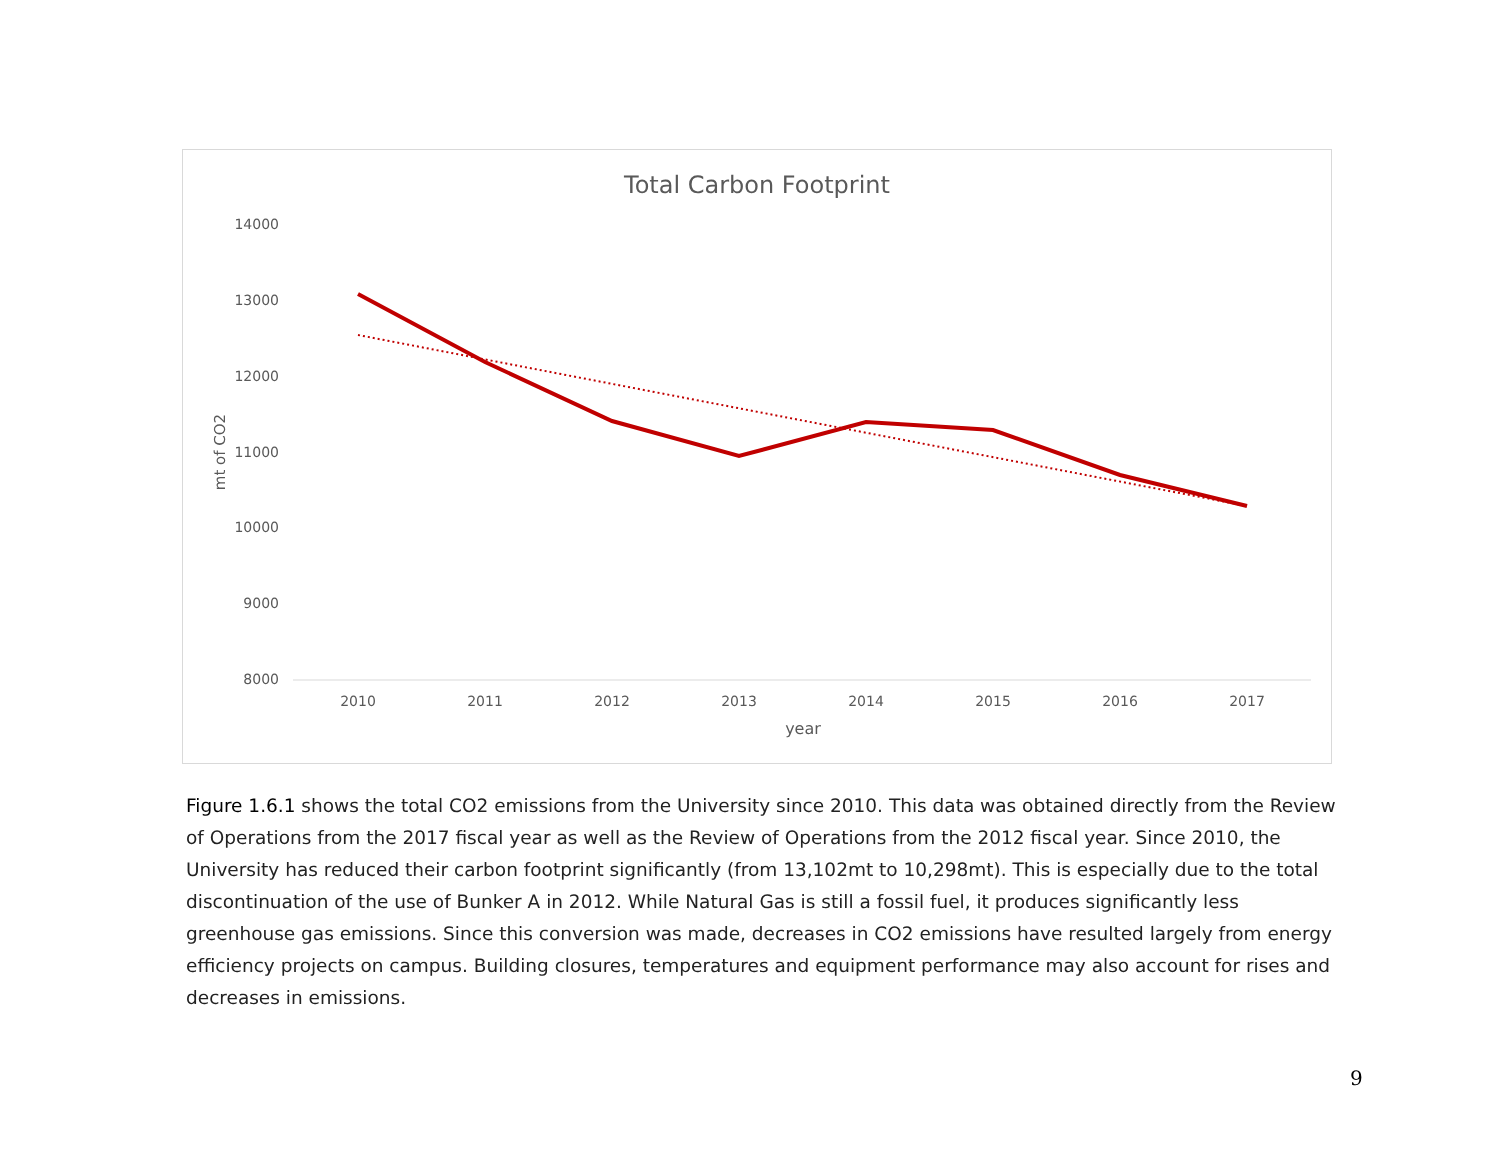Total Carbon Footprint
14000
13000
12000
11000
10000
9000
8000
2010
2011
2012
2013
2014
2015
2016
2017
year
mt of CO2
Figure 1.6.1 shows the total CO2 emissions from the University since 2010. This data was obtained directly from the Review of Operations from the 2017 fiscal year as well as the Review of Operations from the 2012 fiscal year. Since 2010, the University has reduced their carbon footprint significantly (from 13,102mt to 10,298mt). This is especially due to the total discontinuation of the use of Bunker A in 2012. While Natural Gas is still a fossil fuel, it produces significantly less greenhouse gas emissions. Since this conversion was made, decreases in CO2 emissions have resulted largely from energy efficiency projects on campus. Building closures, temperatures and equipment performance may also account for rises and decreases in emissions.
9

===============

- **Task directions**: The answer must be a single number: how many lines above contain the word "year".

- **Solution to this problem**: 2